Amber Badger and her family bought their 1975 Volkswagen Kombi Campmobile for $22,500, then paid an additional $10,000 for the engine rebuild. They have put on 6,500 miles since they bought it six months ago; they live in a standard home in Australia but take the van on long trips, such as a recent month spent traveling to Tasmania.
“We took into account that the vintage Kombis are an appreciating asset and will be worth more in years to come,” she said. (Badger runs the Instagram feed @Summerofseventyfive.) “Not that it means anything—we’d never sell it!”
Hagerty lists the average value for a 1954 VW Transporter (four cylinders, 30 horsepower) minibus in good condition at $23,100, though the best examples are worth $70,000 on average at auction. These are not the most reliable vehicles for daily or weekly use.
Such specialty sites as Westfaliasforsale.com, OverlandKitted.com, and GoWesty.com offer the best used-and-loved-and-used-again choices. Peace Vans doesn’t sell them per se, but Sitner will help you find one to restore.

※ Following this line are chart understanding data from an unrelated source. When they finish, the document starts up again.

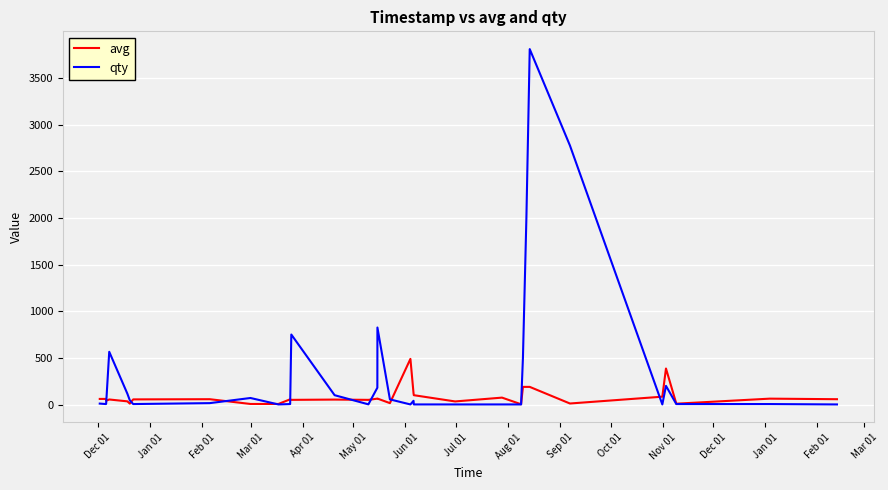

What is the maximum value shown in the chart?

3808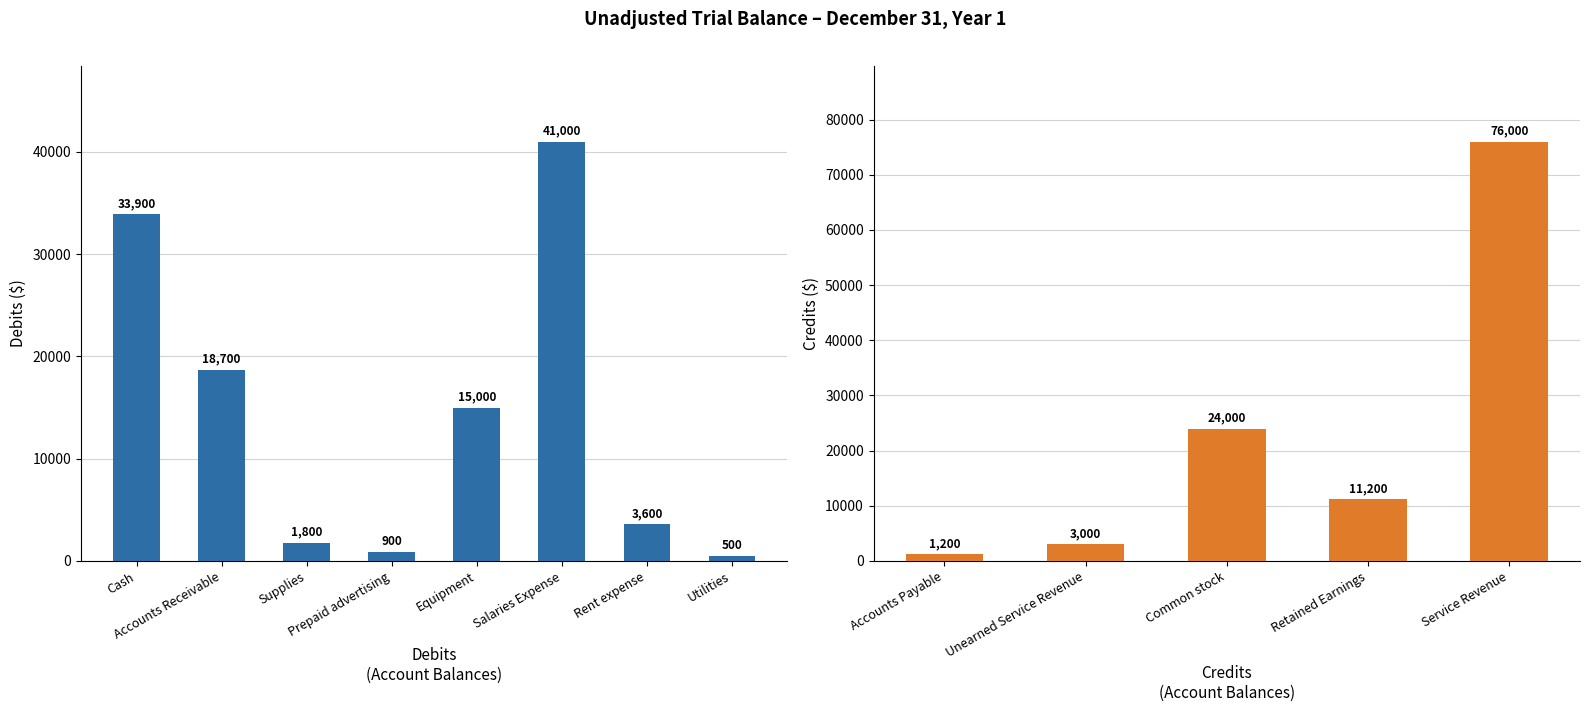

Rank the categories by value from lowest to highest.

Utilities, Prepaid advertising, Supplies, Rent expense, Equipment, Accounts Receivable, Cash, Salaries Expense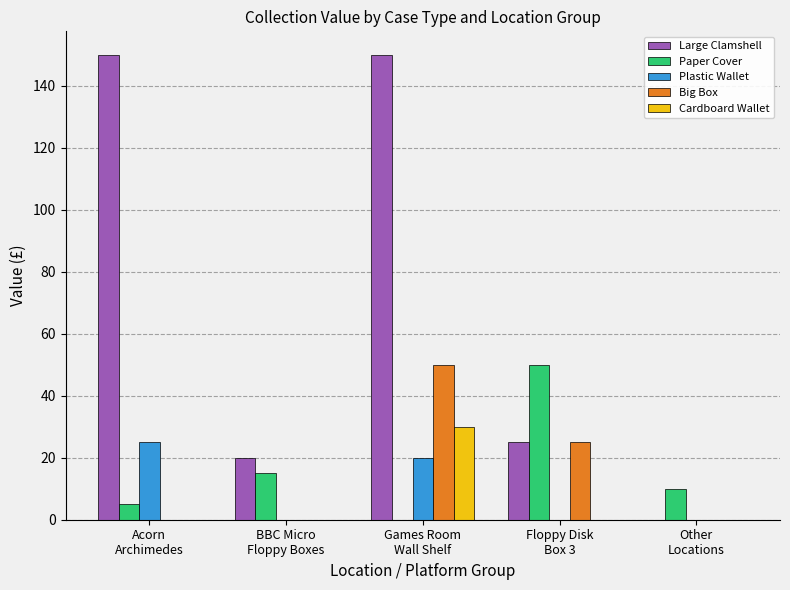

Which series has the largest total across all categories?

Large Clamshell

If you’re in the market for a used van to take surfing, look for one with no exterior rust (Sitner has performed $30,000 rust repairs), and always request a pre-purchase inspection by a trusted mechanic who specializes in the kind you’re considering. (Look for American brands such as Dodge and Chevy if you want to save money in the longer run; parts of them are significantly cheaper and easier to find than those for European-made vans.)
How to Use Them
It can also help to think in terms of “smiles per mile,” rather than straight gas mileage, since older vans don’t exactly drive like sports cars—or even modern SUVs.
“Have realistic expectations about performance and speed,” Sitner said. “Don’t go overboard in the romanticism of an older vehicle—the bloom can quickly wear off.”

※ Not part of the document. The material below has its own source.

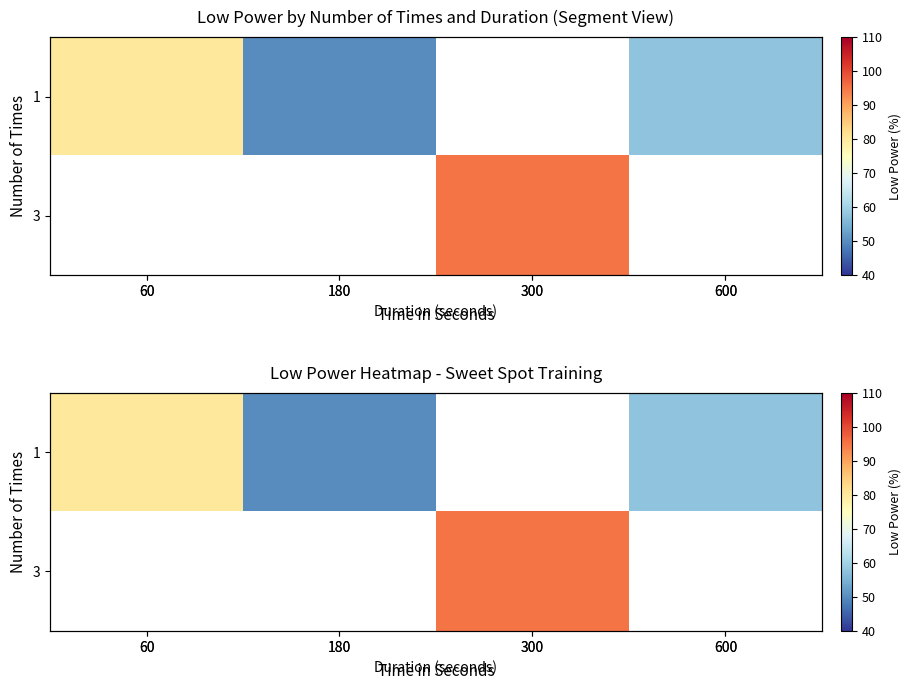

At how many categories does at least one series exceed 75?

2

Of course, that doddering can be part of the draw.
“A big part of the appeal for us is traveling slowly, as we do in our vintage camper,” Badger said. “It’s fair to say we’re nostalgic, and our van conjures up so much more to us than a modern van would. It forces us to slow down, live more simply, and appreciate what little we have.”
The New Route
More difficult to find, though by no means impossible—and considerably more reliable—is a brand-new surf-style van. The Sportsmobile Mercedes Sprinter 4x4, which is a Mercedes Sprinter van retrofitted by aftermarket company Sportsmobile, comes with a 3.0-liter, V6 diesel engine.
It gets 188hp and 325 pound-feet of torque on a five-speed automatic transmission, with roughly 19 miles per gallon. (A two-wheel-drive version of the Sportsmobile Sprinter gets 22mpg.)
What’s more, the big rig comes raised by 4.3 inches in the front and 3.1 inches in the rear over factory specs, which gives it better climbing ability.
The interior has such creature comforts as dinettes, couches, flat-panel TVs, wireless sound systems, internet, and comfortable sleeping for two.
It costs $90,000 in base model form, but after adding options, most cost closer to $130,000 or $140,000, according to Nick Gennock, the sales manager for Sportsmobile West.
Go West. Or North. Or East. Or South.
Now that #vanlife is glamorous and influential, it’s a sustainable vocation. King and Smith live frugally—they “thrive” on $1,800 a month, King said. But so far this year, the duo has earned $10,000 through social media collaborations centered around their van and lifestyle.
“Once I saw the ability to be a digital nomad, I saw this as being the golden age of van life,” Smith said. “We are able to sustain the lifestyle on the road while making a good income.”
Van life isn’t going anywhere. But if you join in, you will be.